*FRAGMENTO DEL TEXTO*:
::::::

Personalizar métricas: puede agregar o modificar patrones consultando los ejemplos de Prometheus JMX Exporter y la documentación de Kafka MBean. Consulte la documentación de reglas de JMX Exporter para configuración adicional.

Configurar los brokers de Kafka para utilizar JMX Exporter

Adjunte el Prometheus JMX Exporter como agente de Java a cada broker de Kafka agregándolo a sus opciones de inicio de Kafka.

Ejemplo de broker único:

bash
$
JMX_JAR="$HOME/opentelemetry/jmx_prometheus_javaagent.jar"
$
JMX_CONFIG="$HOME/opentelemetry/kafka-jmx-config.yaml"

::::::

*EXTRACTOS DEL LISTADO*:
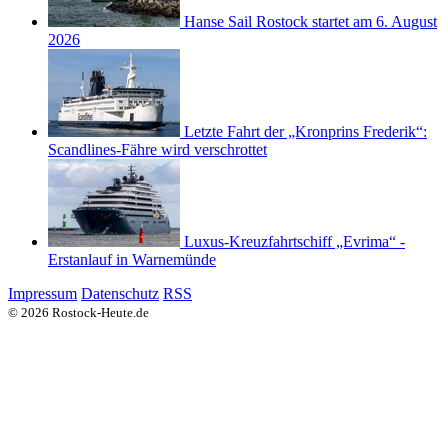
Hanse Sail Rostock startet am 6. August
2026
Letzte Fahrt der „Kronprins Frederik“:
Scandlines-Fähre wird verschrottet
Luxus-Kreuzfahrtschiff „Evrima“ -
Erstanlauf in Warnemünde
Impressum
Datenschutz
RSS
© 2026 Rostock-Heute.de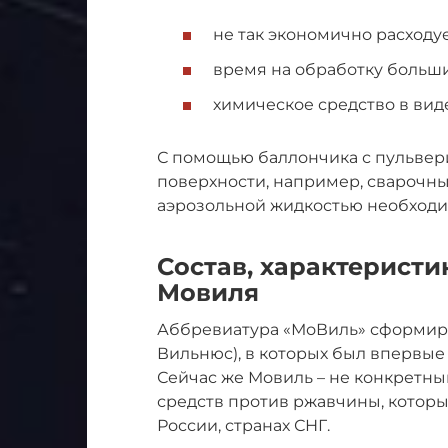
не так экономично расходуе
время на обработку больши
химическое средство в вид
С помощью баллончика с пульвер
поверхности, например, сварочн
аэрозольной жидкостью необходим
Состав, характеристи
Мовиля
Аббревиатура «МоВиль» сформиро
Вильнюс), в которых был впервые
Сейчас же Мовиль – не конкретны
средств против ржавчины, котор
России, странах СНГ.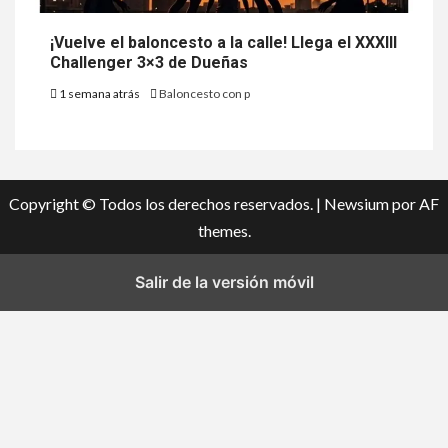
¡Vuelve el baloncesto a la calle! Llega el XXXIII
Challenger 3×3 de Dueñas
1 semana atrás
Baloncesto con p
Copyright © Todos los derechos reservados.
|
Newsium
por AF
themes.
Salir de la versión móvil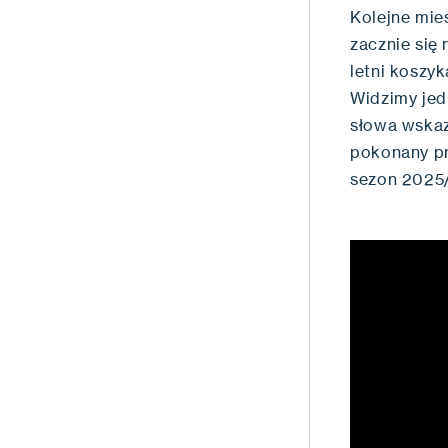
Kolejne mie
zacznie się
letni koszy
Widzimy jed
słowa wskaz
pokonany pr
sezon 2025/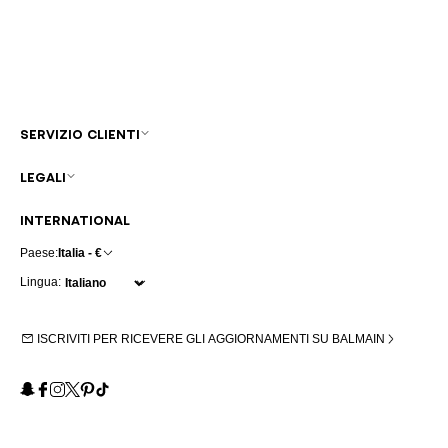
SERVIZIO CLIENTI
LEGALI
INTERNATIONAL
Paese:
Italia - €
Lingua:
ISCRIVITI PER RICEVERE GLI AGGIORNAMENTI SU BALMAIN
Snapchat
Facebook
Instagram
X
Pinterest
TikTok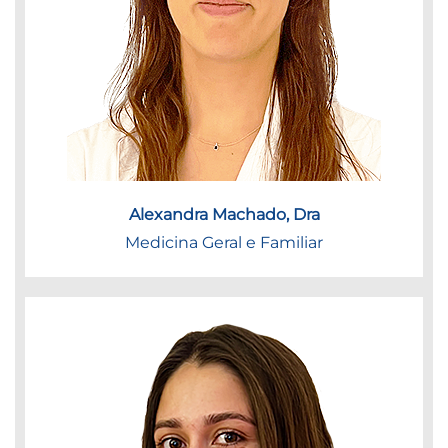
Alexandra Machado, Dra
Medicina Geral e Familiar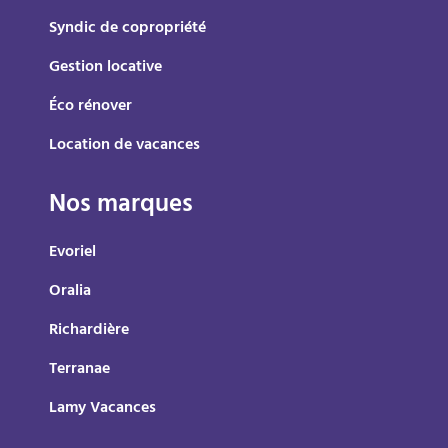
Syndic de copropriété
Gestion locative
Éco rénover
Location de vacances
Nos marques
Evoriel
Oralia
Richardière
Terranae
Lamy Vacances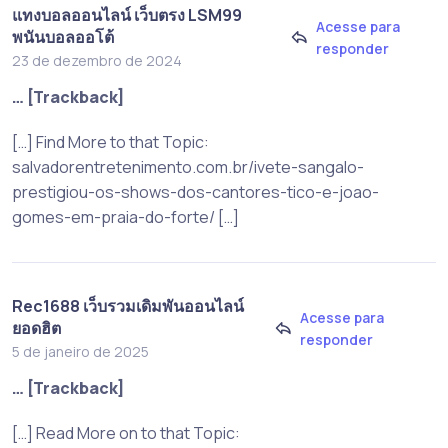
แทงบอลออนไลน์ เว็บตรง LSM99
Acesse para
พนันบอลออโต้
responder
23 de dezembro de 2024
… [Trackback]
[…] Find More to that Topic:
salvadorentretenimento.com.br/ivete-sangalo-
prestigiou-os-shows-dos-cantores-tico-e-joao-
gomes-em-praia-do-forte/ […]
Rec1688 เว็บรวมเดิมพันออนไลน์
Acesse para
ยอดฮิต
responder
5 de janeiro de 2025
… [Trackback]
[…] Read More on to that Topic: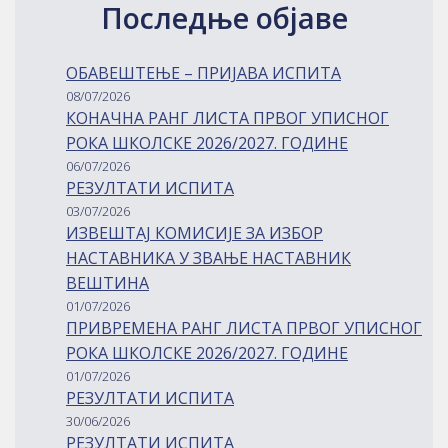
Последње објаве
ОБАВЕШТЕЊЕ – ПРИЈАВА ИСПИТА
08/07/2026
КОНАЧНА РАНГ ЛИСТА ПРВОГ УПИСНОГ
РОКА ШКОЛСКЕ 2026/2027. ГОДИНЕ
06/07/2026
РЕЗУЛТАТИ ИСПИТА
03/07/2026
ИЗВЕШТАЈ КОМИСИЈЕ ЗА ИЗБОР
НАСТАВНИКА У ЗВАЊЕ НАСТАВНИК
ВЕШТИНА
01/07/2026
ПРИВРЕМЕНА РАНГ ЛИСТА ПРВОГ УПИСНОГ
РОКА ШКОЛСКЕ 2026/2027. ГОДИНЕ
01/07/2026
РЕЗУЛТАТИ ИСПИТА
30/06/2026
РЕЗУЛТАТИ ИСПИТА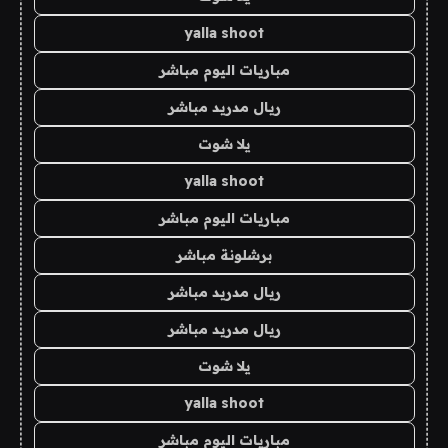
yalla shoot
مباريات اليوم مباشر
ريال مدريد مباشر
يلا شوت
yalla shoot
مباريات اليوم مباشر
برشلونة مباشر
ريال مدريد مباشر
ريال مدريد مباشر
يلا شوت
yalla shoot
مباريات اليوم مباشر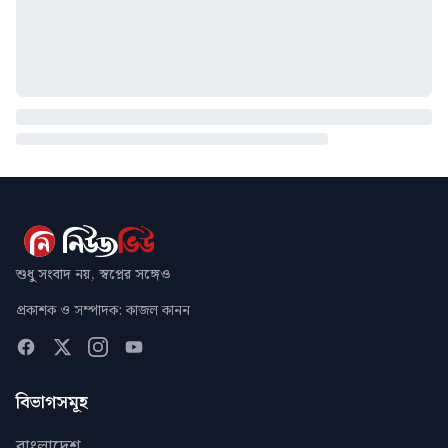
শুধু সংবাদ নয়, স্বপ্নের সঙ্গেও
প্রকাশক ও সম্পাদক: কাজল কানন
বিভাগসমূহ
বাংলাদেশ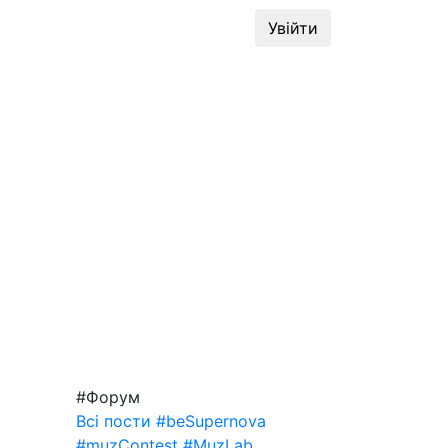
динг
#MuzLab
Конкурси
Увійти
#Форум
Всі пости
#beSupernova
#muzContest
#MuzLab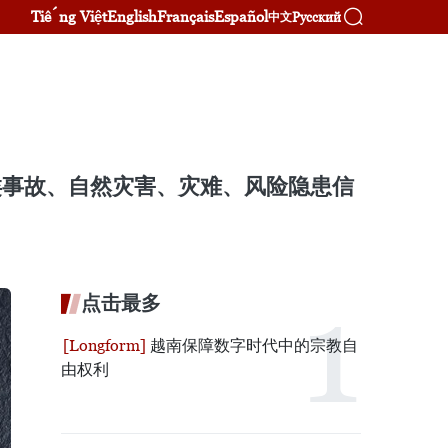
Tiếng Việt
English
Français
Español
Русский
中文
各类事故、自然灾害、灾难、风险隐患信
点击最多
越南保障数字时代中的宗教自
由权利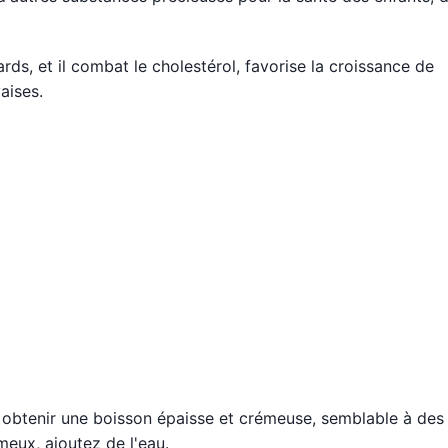
rds, et il combat le cholestérol, favorise la croissance de
aises.
à obtenir une boisson épaisse et crémeuse, semblable à des
meux, ajoutez de l'eau.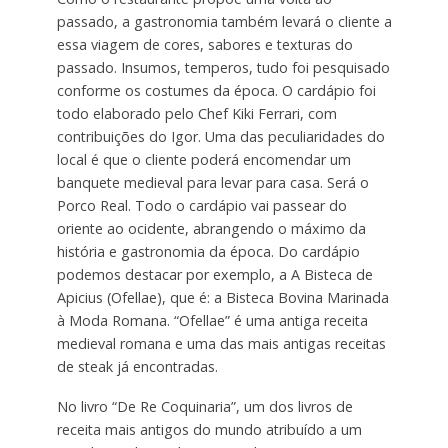
passado, a gastronomia também levará o cliente a
essa viagem de cores, sabores e texturas do
passado. Insumos, temperos, tudo foi pesquisado
conforme os costumes da época. O cardápio foi
todo elaborado pelo Chef Kiki Ferrari, com
contribuições do Igor. Uma das peculiaridades do
local é que o cliente poderá encomendar um
banquete medieval para levar para casa. Será o
Porco Real. Todo o cardápio vai passear do
oriente ao ocidente, abrangendo o máximo da
história e gastronomia da época. Do cardápio
podemos destacar por exemplo, a A Bisteca de
Apicius (Ofellae), que é: a Bisteca Bovina Marinada
à Moda Romana. “Ofellae” é uma antiga receita
medieval romana e uma das mais antigas receitas
de steak já encontradas.
No livro “De Re Coquinaria”, um dos livros de
receita mais antigos do mundo atribuído a um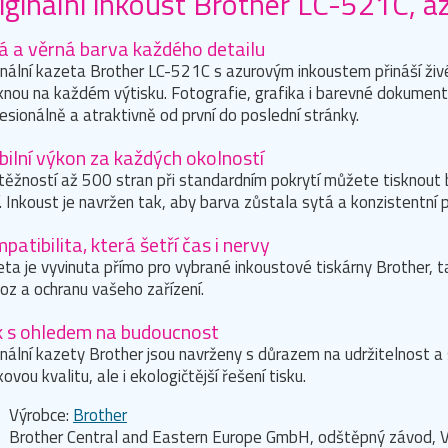
iginální inkoust Brother LC-521C, a
á a věrná barva každého detailu
inální kazeta Brother LC-521C s azurovým inkoustem přináší živ
knou na každém výtisku. Fotografie, grafika i barevné dokumen
esionálně a atraktivně od první do poslední stránky.
bilní výkon za každých okolností
těžností až 500 stran při standardním pokrytí můžete tisknout 
í. Inkoust je navržen tak, aby barva zůstala sytá a konzistentní 
patibilita, která šetří čas i nervy
ta je vyvinuta přímo pro vybrané inkoustové tiskárny Brother, ta
oz a ochranu vašeho zařízení.
k s ohledem na budoucnost
inální kazety Brother jsou navrženy s důrazem na udržitelnost a
kovou kvalitu, ale i ekologičtější řešení tisku.
Výrobce:
Brother
Brother Central and Eastern Europe GmbH, odštěpný závod, V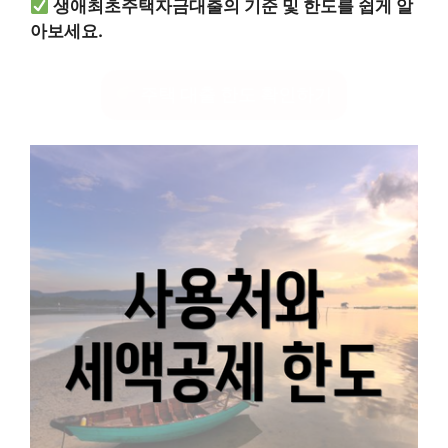
생애최초주택자금대출의 기준 및 한도를 쉽게 알
아보세요.
주택 대출 한도 확인하기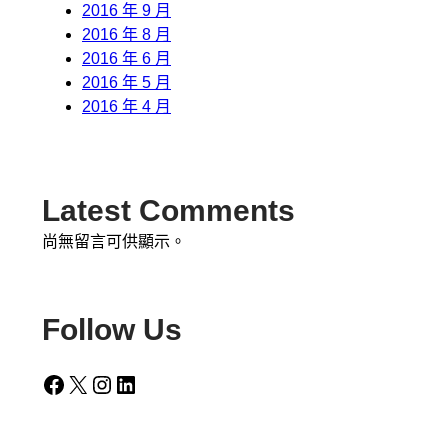
2016 年 9 月
2016 年 8 月
2016 年 6 月
2016 年 5 月
2016 年 4 月
Latest Comments
尚無留言可供顯示。
Follow Us
Facebook
X
Instagram
LinkedIn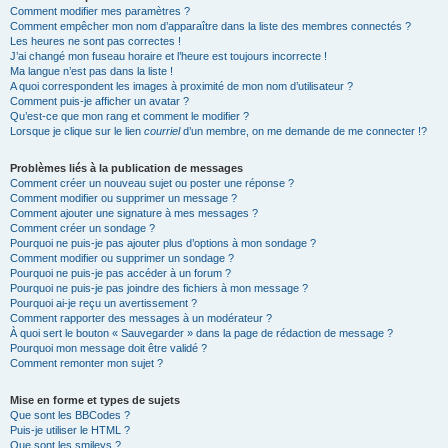
Comment modifier mes paramètres ?
Comment empêcher mon nom d’apparaître dans la liste des membres connectés ?
Les heures ne sont pas correctes !
J’ai changé mon fuseau horaire et l’heure est toujours incorrecte !
Ma langue n’est pas dans la liste !
A quoi correspondent les images à proximité de mon nom d’utilisateur ?
Comment puis-je afficher un avatar ?
Qu’est-ce que mon rang et comment le modifier ?
Lorsque je clique sur le lien
courriel
d’un membre, on me demande de me connecter !?
Problèmes liés à la publication de messages
Comment créer un nouveau sujet ou poster une réponse ?
Comment modifier ou supprimer un message ?
Comment ajouter une signature à mes messages ?
Comment créer un sondage ?
Pourquoi ne puis-je pas ajouter plus d’options à mon sondage ?
Comment modifier ou supprimer un sondage ?
Pourquoi ne puis-je pas accéder à un forum ?
Pourquoi ne puis-je pas joindre des fichiers à mon message ?
Pourquoi ai-je reçu un avertissement ?
Comment rapporter des messages à un modérateur ?
À quoi sert le bouton « Sauvegarder » dans la page de rédaction de message ?
Pourquoi mon message doit être validé ?
Comment remonter mon sujet ?
Mise en forme et types de sujets
Que sont les BBCodes ?
Puis-je utiliser le HTML ?
Que sont les smileys ?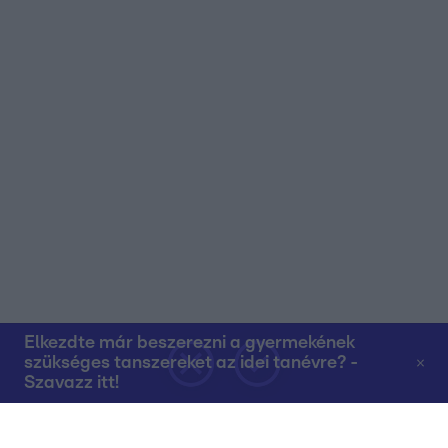
Elkezdte már beszerezni a gyermekének
szükséges tanszereket az idei tanévre? -
Szavazz itt!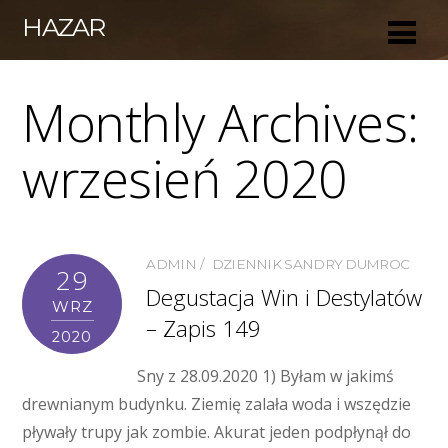
HAZAR
Monthly Archives:
wrzesień 2020
ADMIN
DZIENNIK SANDRY DUMROC
29
Degustacja Win i Destylatów
WRZ
– Zapis 149
2020
Sny z 28.09.2020 1) Byłam w jakimś
drewnianym budynku. Ziemię zalała woda i wszędzie
pływały trupy jak zombie. Akurat jeden podpłynął do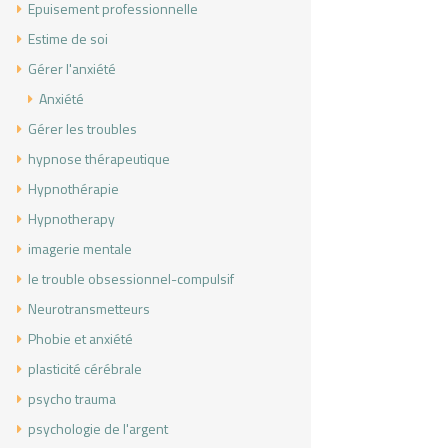
Epuisement professionnelle
Estime de soi
Gérer l'anxiété
Anxiété
Gérer les troubles
hypnose thérapeutique
Hypnothérapie
Hypnotherapy
imagerie mentale
le trouble obsessionnel-compulsif
Neurotransmetteurs
Phobie et anxiété
plasticité cérébrale
psycho trauma
psychologie de l'argent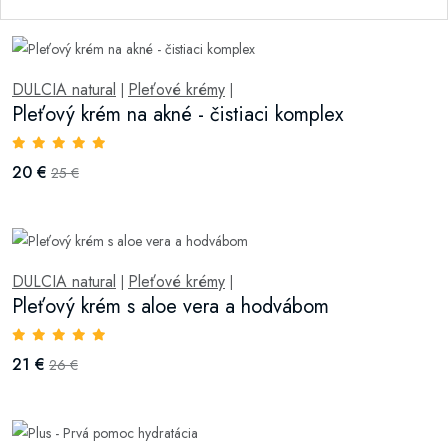
DULCIA natural
Pleťové krémy
|
|
Pleťový krém na akné - čistiaci komplex
20 €
25 €
DULCIA natural
Pleťové krémy
|
|
Pleťový krém s aloe vera a hodvábom
21 €
26 €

::::::

*TAREAS A REALIZAR*:
#1 Responda las siguientes preguntas sobre el fragmento acerca de JMX Exporter para Kafka:
(a) ¿Qué documentación se recomienda consultar, junto con los ejemplos de Prometheus JMX Exporter, para agregar o modificar patrones?
(b) ¿De qué forma se adjunta el Prometheus JMX Exporter a cada broker de Kafka?
(c) ¿Qué valor recibe JMX_CONFIG en el ejemplo de broker único?
#2 Continúe el fragmento sobre la configuración de JMX Exporter en los brokers de Kafka a partir de su última línea.

*RESPUESTAS ESPERADAS*:
#1
(a) La documentación de Kafka MBean.
(b) Como agente de Java, agregándolo a las opciones de inicio de Kafka de cada broker.
(c) "$HOME/opentelemetry/kafka-jmx-config.yaml"

#2
$
$
nohup env KAFKA_OPTS="-javaagent:${JMX_JAR}=9404:${JMX_CONFIG}" \
>
bin/kafka-server-start.sh config/server.properties &

Cada broker expondrá ahora métricas de Prometheus en el puerto 9404. Verificar:

bash
$
curl http://localhost:9404/metrics | grep kafka_

Importante

Clústeres de múltiples brokers: aplique la misma configuración KAFKA_OPTS a cada broker. Cada broker expone métricas en el puerto 9404 desde la IP de su propio host.

Crear configuración del colector

Cree la configuración de OpenTelemetry Collector en ~/opentelemetry/collector-kafka-config.yaml en un host de monitoreo.

El receptor de Prometheus raspa todos los extremos del broker. El recolector escucha en 0.0.0.0:4317 en busca de cualquier dato de OTLP (trazas de aplicación, registros) además de extraer datos de los extremos de Prometheus.

receivers:
# OTLP receiver for application traces, metrics, and logs (listens on port 4317)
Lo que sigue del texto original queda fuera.